Brief treatment with P7C3-A20 in chronic blast-mediated traumatic brain injury, one year after blast exposure, improves cognition, restores the blood-brain barrier, and reduces neurodegeneration.
Edwin Vázquez-Rosa1,2*, Min-Kyoo Shin1,2*, Matasha Dhar1,2*, Kalyani Chaubey1,2, Coral Cintrón-Pérez1,2, Xinmiao Tang3, Xudong Liao3, Emiko Miller1,2, Yeojung Koh1,2, Danyel Crosby2 Rachel Schroeder4, Josie Emery4, Terry C. Yin4, Hisashi Fujioka5, Matthew M. Harper6, Mukesh K. Jain1,3 and Andrew A. Pieper1,2#
1Harrington Discovery Institute, University Hospitals Cleveland Medical Center, Cleveland, OH
2Department of Psychiatry Case Western Reserve University, Geriatric Research Education and Clinical Centers, Louis Stokes Cleveland VAMC, Cleveland, OH
3Department of Medicine, Case Cardiovascular Research Institute, Case Western Reserve University, and Harrington Heart and Vascular Institute, University Hospitals Cleveland Medical Center, Cleveland, OH
4The Department of Psychiatry, University of Iowa, Iowa City IA;
5Electron Microscope Facility, Case Western Reserve University School of Medicine, Cleveland, OH
6Veterans Affairs Medical Center, Center for the Prevention and Treatment of Visual Loss, Iowa City IA; The University of Iowa Departments of Ophthalmology and Visual Sciences and Molecular Physiology and Biophysics.
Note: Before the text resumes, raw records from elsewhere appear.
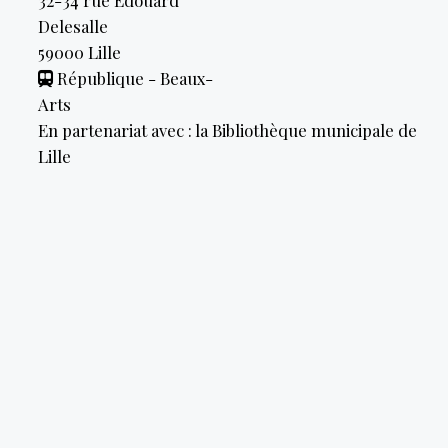
32-34 rue Edouard
Delesalle
59000
Lille
République - Beaux-
Arts
En partenariat avec : la Bibliothèque municipale de
Lille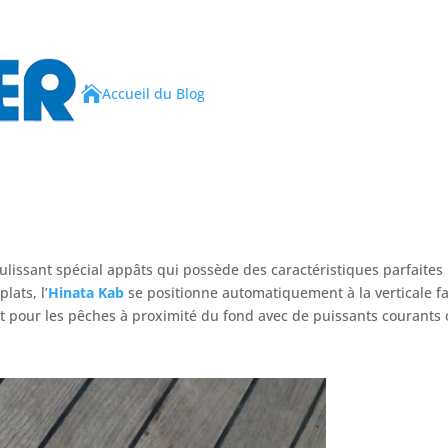

Accueil du Blog
lissant spécial appâts qui possède des caractéristiques parfaites 
lats, l’
Hinata Kab
se positionne automatiquement à la verticale f
t pour les pêches à proximité du fond avec de puissants courants 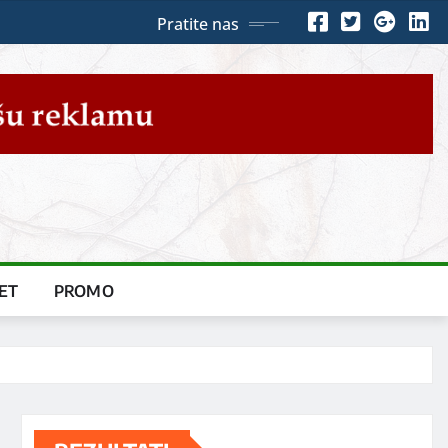
Pratite nas
ET
PROMO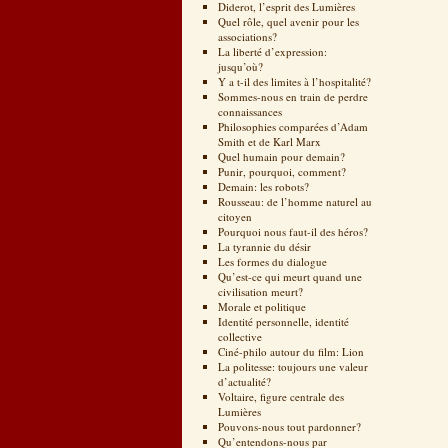
Diderot, l’esprit des Lumières
Quel rôle, quel avenir pour les
associations?
La liberté d’expression:
jusqu’où?
Y a t-il des limites à l’hospitalité?
Sommes-nous en train de perdre
connaissances
Philosophies comparées d’Adam
Smith et de Karl Marx
Quel humain pour demain?
Punir, pourquoi, comment?
Demain: les robots?
Rousseau: de l’homme naturel au
citoyen
Pourquoi nous faut-il des héros?
La tyrannie du désir
Les formes du dialogue
Qu’est-ce qui meurt quand une
civilisation meurt?
Morale et politique
Identité personnelle, identité
collective
Ciné-philo autour du film: Lion
La politesse: toujours une valeur
d’actualité?
Voltaire, figure centrale des
Lumières
Pouvons-nous tout pardonner?
Qu’entendons-nous par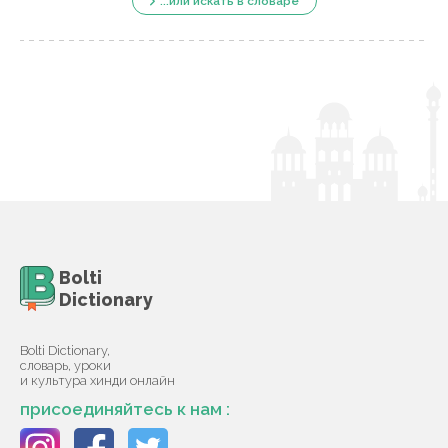
...или искать в словаре
Bolti
Dictionary
Bolti Dictionary,
словарь, уроки
и культура хинди онлайн
присоединяйтесь к нам :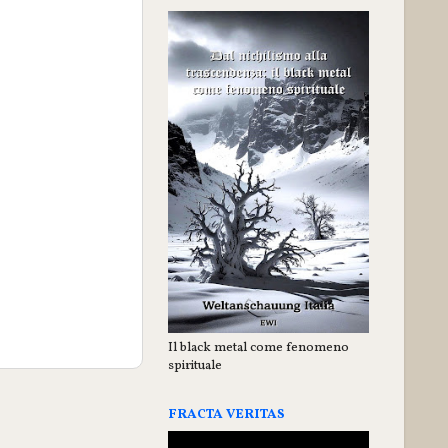
Il black metal come fenomeno
spirituale
FRACTA VERITAS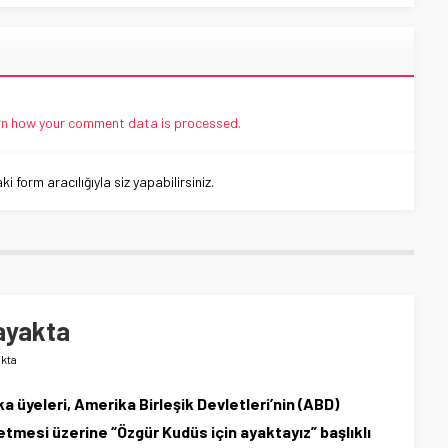
n how your comment data is processed.
 form aracılığıyla siz yapabilirsiniz.
ayakta
akta
üyeleri, Amerika Birleşik Devletleri’nin (ABD)
 etmesi üzerine “Özgür Kudüs için ayaktayız” başlıklı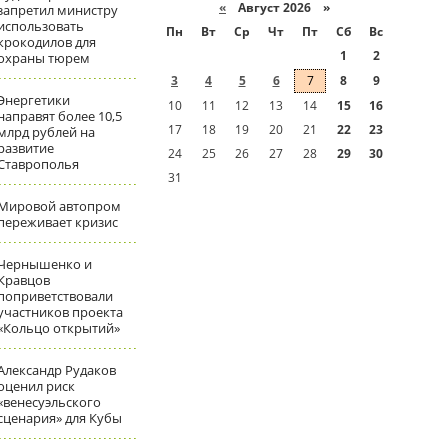
«
Август 2026 »
запретил министру
использовать
Пн
Вт
Ср
Чт
Пт
Сб
Вс
крокодилов для
1
2
охраны тюрем
3
4
5
6
7
8
9
Энергетики
10
11
12
13
14
15
16
направят более 10,5
17
18
19
20
21
22
23
млрд рублей на
развитие
24
25
26
27
28
29
30
Ставрополья
31
Мировой автопром
переживает кризис
Чернышенко и
Кравцов
поприветствовали
участников проекта
«Кольцо открытий»
Александр Рудаков
оценил риск
«венесуэльского
сценария» для Кубы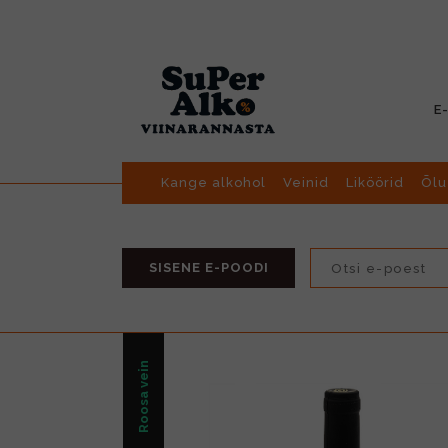
E
Kange alkohol
Veinid
Liköörid
Õlu
SISENE E-POODI
Roosa vein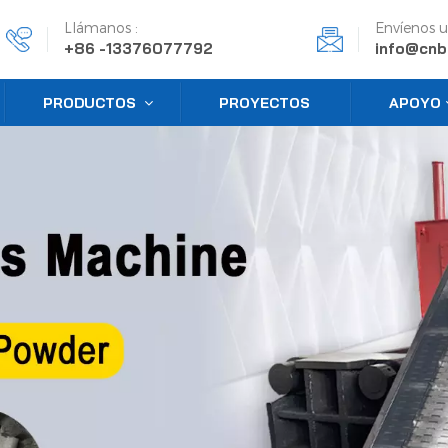
Llámanos :
Envíenos u
+86 -13376077792
info@cnb
PRODUCTOS
PROYECTOS
APOYO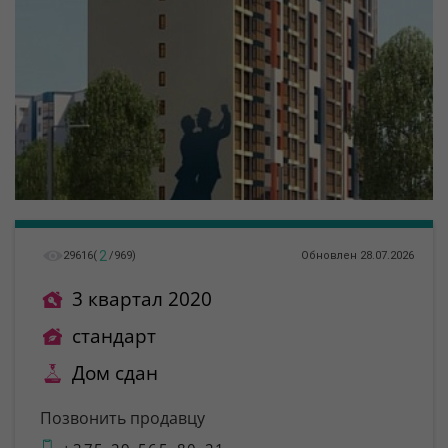
2
29616
(
/
969
)
Обновлен 28.07.2026
3 квартал 2020
стандарт
Дом сдан
Позвонить продавцу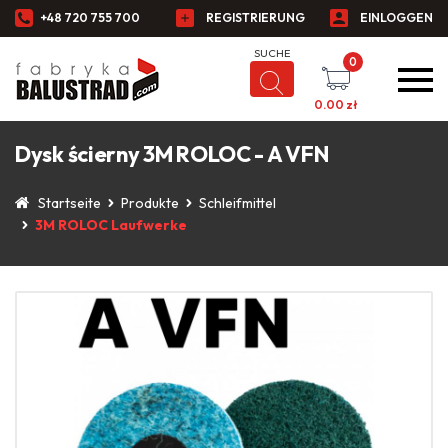
+48 720 755 700
REGISTRIERUNG
EINLOGGEN
0
0.00
zł
Dysk ścierny 3M ROLOC - A VFN
Startseite
Produkte
Schleifmittel
3M ROLOC Laufwerke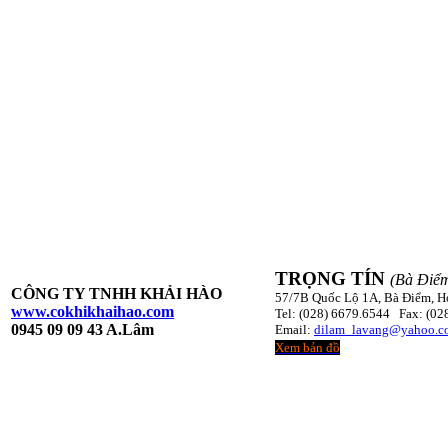
TRỌNG TÍN
(Bà Điể
CÔNG TY TNHH KHẢI HÀO
57/7B Quốc Lộ 1A, Bà Điểm,
www.cokhikhaihao.com
Tel: (028) 6679.6544 Fax: (02
0945 09 09 43 A.Lâm
Email:
dilam_lavang@yahoo.c
Xem bản đồ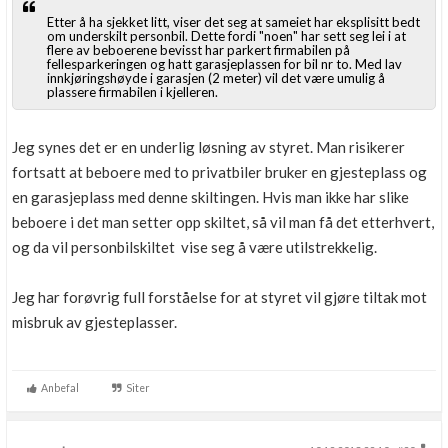
Etter å ha sjekket litt, viser det seg at sameiet har eksplisitt bedt
om underskilt personbil. Dette fordi "noen" har sett seg lei i at
flere av beboerene bevisst har parkert firmabilen på
fellesparkeringen og hatt garasjeplassen for bil nr to. Med lav
innkjøringshøyde i garasjen (2 meter) vil det være umulig å
plassere firmabilen i kjelleren.
Jeg synes det er en underlig løsning av styret. Man risikerer
fortsatt at beboere med to privatbiler bruker en gjesteplass og
en garasjeplass med denne skiltingen. Hvis man ikke har slike
beboere i det man setter opp skiltet, så vil man få det etterhvert,
og da vil personbilskiltet vise seg å være utilstrekkelig.
Jeg har forøvrig full forståelse for at styret vil gjøre tiltak mot
misbruk av gjesteplasser.
Anbefal
Siter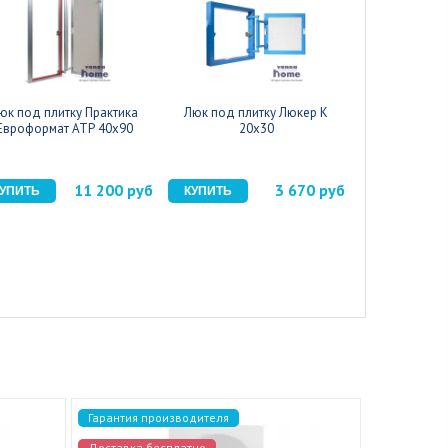
юк под плитку Практика
Люк под плитку Люкер К
Люк под пл
Евроформат АТР 40x90
20x30
30
11 200 руб
3 670 руб
Гарантия производителя
Гарантия п
Доставка бесплатно
Доставка 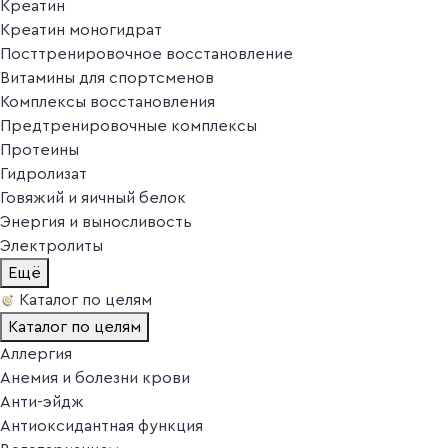
Креатин
Креатин моногидрат
Посттренировочное восстановление
Витамины для спортсменов
Комплексы восстановления
Предтренировочные комплексы
Протеины
Гидролизат
Говяжий и яичный белок
Энергия и выносливость
Электролиты
Ещё
Каталог по целям
Каталог по целям
Аллергия
Анемия и болезни крови
Анти-эйдж
Антиоксидантная функция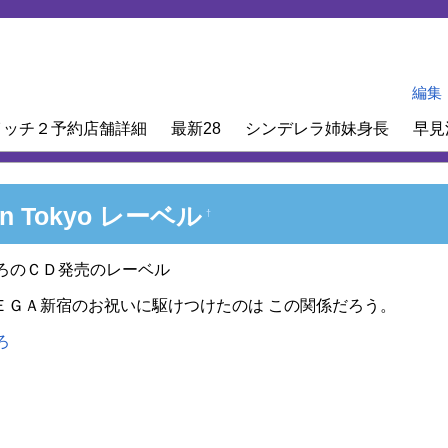
編集
イッチ２予約店舗詳細
最新28
シンデレラ姉妹身長
早見
gin Tokyo レーベル
†
ろのＣＤ発売のレーベル
n ＭＥＧＡ新宿のお祝いに駆けつけたのは この関係だろう。
ろ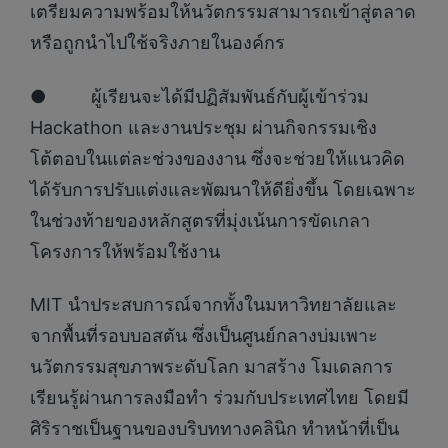
เตรียมความพร้อมให้นวัตกรรมสามารถเข้าสู่ตลาด
หรือถูกนำไปใช้จริงภายในองค์กร
● ผู้เรียนจะได้มีปฏิสัมพันธ์กับผู้เข้าร่วม
Hackathon และงานประชุม ผ่านกิจกรรมเชิง
โต้ตอบในแต่ละช่วงของงาน ซึ่งจะช่วยให้แนวคิด
ได้รับการปรับแต่งและพัฒนาให้ดียิ่งขึ้น โดยเฉพาะ
ในช่วงท้ายของหลักสูตรที่มุ่งเน้นการขัดเกลา
โครงการให้พร้อมใช้งาน
MIT นำประสบการณ์จากทั้งในมหาวิทยาลัยและ
จากพื้นที่รอบบอสตัน ซึ่งเป็นศูนย์กลางบ่มเพาะ
นวัตกรรมสุขภาพระดับโลก มาสร้าง โมเดลการ
เรียนรู้ผ่านการลงมือทำ ร่วมกับประเทศไทย โดยมี
ศิริราชเป็นฐานของบริบททางคลินิก ทำหน้าที่เป็น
*co-first authors, # corresponding author
Traumatic brain injury (TBI) leads to both acute and chronic brain pathology and neuropsychiatric impairment subsequent to application of an external force to the head. Over 50 million people worldwide are affected annually by TBI, and there are currently no neuroprotective treatments that block either acute or chronic progression of TBI-induced impairment. The signature injury of military conflicts today is blast overpressure exposure, frequently from improvised explosive devices. We have previously shown that acute treatment of mice with the P7C3-class of neuroprotective compounds initiated 24 hours after blast injury blocks axonal degeneration and cognitive deficits within the first month following TBI. Because of the substantial number of patients with a more remote history of blast-induced TBI, however, we have also sought to determine whether P7C3 compounds might confer benefit when treatment is initiated chronically, one year after blast-induced TBI. We have observed that cognitive deficits persist one year after blast-induced traumatic brain injury in mice, and that initiation at this chronic time point of one month of daily treatment with P7C3-A20 reverses cognitive impairment in the Morris water maze test. P7C3 compounds are known to increase nicotinamide adenine dinucleotide levels in cells under conditions of injury or disease. Somewhat surprisingly, this reversal of cognitive deficit persisted 4 months after discontinuation of treatment with P7C3-A20. Brain tissue analyzed at this time (17 months after injury) also showed the P7C3-A20 treatment was associated with both restoration of an intact blood brain barrier as well as decreased axonal degeneration in the cortex, corpus callosum, and fimbria. Our results suggest that delayed initiation of treatment with a drug based on the P7C3-compounds might provide therapeutic benefit for patients suffering from chronic TBI, and that in addition to neurons, endothelial cells of the neurovascular unit may also benefit from the NAD-augmenting properties of P7C3 compounds.